I have a datalake that gets sent data whenever the source system is updated. This can result in a single item being sent multiple times, for the multiple versions of it.
In the USQL, i can retrieve everything, then partition the data set and get my latest version of each item.
However, it doesn't look like variables are available in Views? I'd like a view for ease of access by other teams. e.g.
CREATE VIEW MyDatabase.DataLakeViews.LastestDataVersion
AS
@output =
EXTRACT MyKey string,
MyData string,
EventEnqueuedUtcTime DateTime
FROM @"adl://bwdatalakestore.azuredatalakestore.net/Stream/MGS/pts/sportsbook/betinfo/csv/2017/11/27/{*}.csv"
USING Extractors.Text(delimiter : '|', skipFirstNRows : 1);
@PartitionedOutput =
SELECT *,
ROW_NUMBER() OVER(PARTITION BY MyKey ORDER BY EventEnqueuedUtcTime DESC) AS RowNumber
FROM @output;
@FinalOutput =
SELECT *
FROM @PartitionedOutput
WHERE RowNumber == 1;
OUTPUT @FinalOutput
TO "/ReferenceGuide/QSE/Extract/SearchLog_extracted.txt"
USING Outputters.Tsv();
This doesn't work in a view.

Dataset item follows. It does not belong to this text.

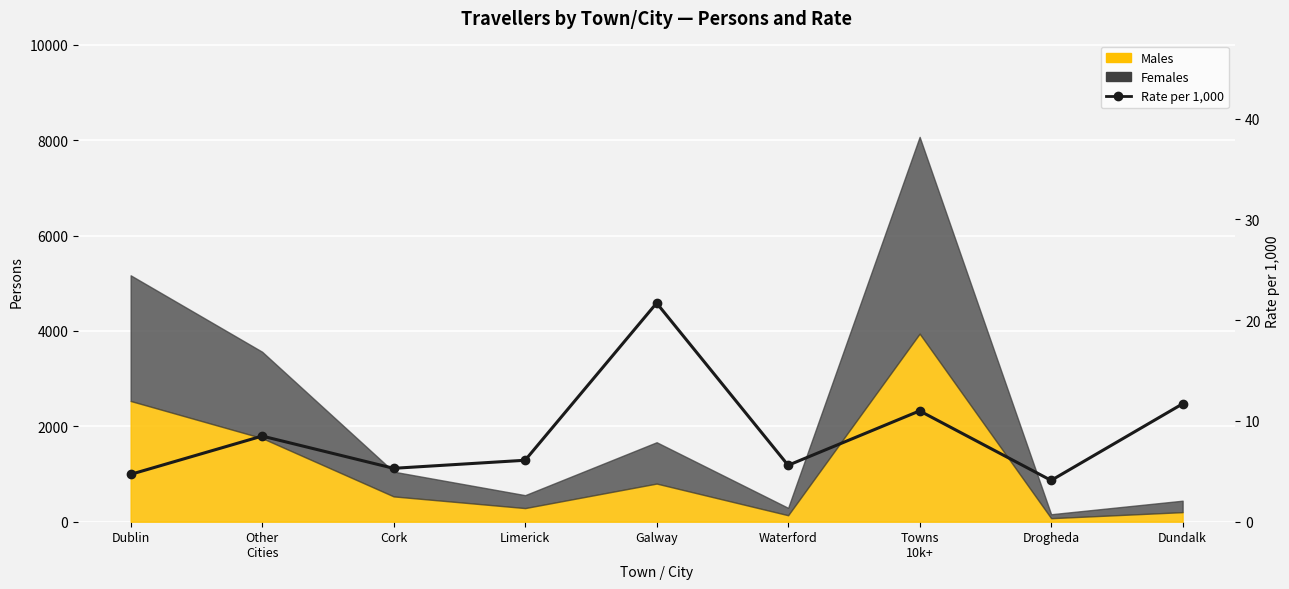

True or false: the data shows 21.7 at Galway.

True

Is there a way to shorthand this partitioning, rather than putting into every query.
Possibly a way to achieve this via a custom extractor? It appears that it works by looping over each row, so maybe not suited here...
Views follow the SQL language of being defined without parameters on a single expression.
You want to parameterize the view, which is a table-valued function.